UPDATE 1-Pentagon warns of tough trade-offs in face of looming cuts
WASHINGTON, July 31 (Reuters) - U.S. Defense Secretary Chuck Hagel on Wednesday outlined the stark choices facing the Pentagon if it keeps cutting $100 billion in spending annually over the next decade, including shrinking the size of the military, curbing pay and benefits, and reducing weapons programs.
Hagel, unveiling the results of his four-month Strategic Choices and Management Review, said the Pentagon would cut overhead by almost $40 billion more over the next decade, and was looking at $50 billion in savings from compensation.
He said the review also pointed to possible reductions of up to 70,000 troops from the U.S. Army's active force, and up to 65,000 from the Army reserves, given the drawdown in Afghanistan and the end of the war in Iraq.
But he said the department could come nowhere near achieving the budget cuts required by law - $500 billion over the next decade on top of $487 billion in cuts already begun - by just eliminating inefficiencies and waste.
Reaching the total Pentagon budget cuts required under the process known as sequestration would require tough trade-offs between the size of the military and weapons programs, Hagel said, warning that choosing size over capabilities would trigger a "decade-long modernization holiday."
Hagel did not identify any specific weapons programs to be cut, but vowed to protect certain programs, including the Lockheed Martin Corp F-35 Joint Strike Fighter, a new bomber and submarine cruise-missile upgrades, if the military chose to preserve high-end capabilities over size.
Hagel said decisions on how to balance the two stark options would be made in coming months. He said the final decision would be up to President Barack Obama.
"Before this review, like many Americans, I wondered why a 10 percent budget cut was in fact so destructive," Hagel said in prepared remarks. "This analysis showed in the starkest terms how a 10 percent defense spending reduction causes in reality a much higher reduction in military readiness and capability."
RISING PAY AND BENEFITS
The Pentagon is struggling to cope with nearly $100 billion in cuts to projected spending that were passed in 2011 as part of the Budget Control Act to reduce the federal government's huge deficits.
The law required $487 billion in cuts to projected defense spending over a decade.
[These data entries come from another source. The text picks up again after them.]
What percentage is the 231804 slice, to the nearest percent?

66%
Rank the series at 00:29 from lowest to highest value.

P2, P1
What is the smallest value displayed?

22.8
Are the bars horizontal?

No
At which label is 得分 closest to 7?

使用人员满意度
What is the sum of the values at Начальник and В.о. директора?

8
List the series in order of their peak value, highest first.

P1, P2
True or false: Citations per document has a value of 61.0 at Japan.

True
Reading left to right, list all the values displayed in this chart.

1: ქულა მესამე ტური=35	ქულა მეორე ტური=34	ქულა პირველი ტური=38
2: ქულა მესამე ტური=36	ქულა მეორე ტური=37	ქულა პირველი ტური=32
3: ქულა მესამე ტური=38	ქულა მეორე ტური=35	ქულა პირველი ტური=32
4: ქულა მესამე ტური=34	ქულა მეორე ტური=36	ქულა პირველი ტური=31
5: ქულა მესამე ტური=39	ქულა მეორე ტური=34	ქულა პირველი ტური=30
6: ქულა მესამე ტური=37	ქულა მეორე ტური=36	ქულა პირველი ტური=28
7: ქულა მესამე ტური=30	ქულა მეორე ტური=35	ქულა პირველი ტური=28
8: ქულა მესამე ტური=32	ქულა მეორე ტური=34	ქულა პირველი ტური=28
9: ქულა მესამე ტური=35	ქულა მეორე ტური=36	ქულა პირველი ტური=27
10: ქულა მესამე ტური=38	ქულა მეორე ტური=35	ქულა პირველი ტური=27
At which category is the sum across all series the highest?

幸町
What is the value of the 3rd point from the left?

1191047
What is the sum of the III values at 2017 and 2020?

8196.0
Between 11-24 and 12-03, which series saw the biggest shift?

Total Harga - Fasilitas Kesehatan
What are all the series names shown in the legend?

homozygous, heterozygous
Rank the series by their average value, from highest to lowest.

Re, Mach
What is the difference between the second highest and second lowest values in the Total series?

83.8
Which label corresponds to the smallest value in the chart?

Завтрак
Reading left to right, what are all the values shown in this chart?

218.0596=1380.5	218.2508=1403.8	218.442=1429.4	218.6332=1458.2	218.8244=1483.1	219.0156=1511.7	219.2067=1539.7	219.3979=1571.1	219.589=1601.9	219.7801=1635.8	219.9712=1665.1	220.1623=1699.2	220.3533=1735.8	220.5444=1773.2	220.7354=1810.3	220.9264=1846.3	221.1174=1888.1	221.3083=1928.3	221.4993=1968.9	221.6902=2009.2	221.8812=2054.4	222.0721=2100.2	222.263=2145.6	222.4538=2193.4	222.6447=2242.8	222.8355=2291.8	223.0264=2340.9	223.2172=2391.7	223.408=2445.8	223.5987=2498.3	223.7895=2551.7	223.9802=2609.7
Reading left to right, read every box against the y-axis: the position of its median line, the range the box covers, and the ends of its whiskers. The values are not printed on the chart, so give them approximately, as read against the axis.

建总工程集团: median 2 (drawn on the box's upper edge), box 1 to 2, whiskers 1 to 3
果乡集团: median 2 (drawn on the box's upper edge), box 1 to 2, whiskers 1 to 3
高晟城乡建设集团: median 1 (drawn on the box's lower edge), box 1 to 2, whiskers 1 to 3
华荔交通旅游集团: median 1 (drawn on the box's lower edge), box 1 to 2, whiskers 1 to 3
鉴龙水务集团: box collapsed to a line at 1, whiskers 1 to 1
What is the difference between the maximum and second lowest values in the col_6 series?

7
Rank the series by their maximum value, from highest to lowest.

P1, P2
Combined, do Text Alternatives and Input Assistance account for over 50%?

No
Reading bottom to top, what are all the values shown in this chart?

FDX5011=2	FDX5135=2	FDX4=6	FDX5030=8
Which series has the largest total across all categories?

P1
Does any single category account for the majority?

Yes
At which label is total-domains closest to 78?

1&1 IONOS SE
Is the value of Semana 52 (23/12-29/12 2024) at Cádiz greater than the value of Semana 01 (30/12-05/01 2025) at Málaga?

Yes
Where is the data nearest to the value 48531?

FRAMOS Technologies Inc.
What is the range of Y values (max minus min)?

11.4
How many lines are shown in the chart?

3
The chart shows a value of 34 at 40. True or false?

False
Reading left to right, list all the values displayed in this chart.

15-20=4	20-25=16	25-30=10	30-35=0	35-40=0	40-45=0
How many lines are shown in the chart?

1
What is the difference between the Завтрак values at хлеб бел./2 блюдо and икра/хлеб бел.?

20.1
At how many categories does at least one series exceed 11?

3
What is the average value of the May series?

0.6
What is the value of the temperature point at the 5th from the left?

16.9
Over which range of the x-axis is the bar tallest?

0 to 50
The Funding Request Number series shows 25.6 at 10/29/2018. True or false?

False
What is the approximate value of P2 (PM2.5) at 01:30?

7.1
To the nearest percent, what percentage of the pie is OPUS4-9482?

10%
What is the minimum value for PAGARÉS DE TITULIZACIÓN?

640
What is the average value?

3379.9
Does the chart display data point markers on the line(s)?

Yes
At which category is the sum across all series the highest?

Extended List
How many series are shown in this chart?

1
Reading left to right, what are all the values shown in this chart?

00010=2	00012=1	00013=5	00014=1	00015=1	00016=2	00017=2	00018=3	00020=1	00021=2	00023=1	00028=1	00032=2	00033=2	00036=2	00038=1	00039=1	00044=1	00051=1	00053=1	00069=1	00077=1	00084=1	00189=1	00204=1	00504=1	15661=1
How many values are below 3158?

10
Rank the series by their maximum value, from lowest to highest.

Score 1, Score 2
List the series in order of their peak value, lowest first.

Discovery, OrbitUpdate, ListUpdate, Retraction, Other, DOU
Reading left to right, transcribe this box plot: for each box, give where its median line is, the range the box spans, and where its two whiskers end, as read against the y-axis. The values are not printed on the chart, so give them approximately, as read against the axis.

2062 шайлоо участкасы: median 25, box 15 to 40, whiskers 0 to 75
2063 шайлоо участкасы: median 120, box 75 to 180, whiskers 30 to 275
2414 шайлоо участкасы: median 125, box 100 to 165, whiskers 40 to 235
It required an additional $500 billion in across-the-board cuts over the same time frame unless Congress and the White House could agree an other ways to reduce deficit spending.
No deal was reached and the Pentagon was hit with a $37 billion reduction that took effect in March, midway through the 2013 fiscal year. Coming so late in the year, the cut forced the military to reduce Army training, ground Air Force jets, curb Navy steaming days and put 650,000 civilian workers on 11 days of unpaid leave.
Hagel said the review, which was carried out by the top Pentagon civilian and military leaders, agreed to undertake a series of efficiency moves regardless of the scope of the cuts in the coming years.
The cuts include a 20 percent reduction in the budgets of the department's main headquarters, consolidation of functions within the office of the defense secretary and reducing duplicative intelligence activities. The moves would save about $40 billion over a decade, Hagel said.
Hagel said any serious attempt to reduce Pentagon spending would have to deal with rising pay and benefit costs, which have grown 40 percent more than inflation since 2001 and now make up about half the department's more than $500 billion budget.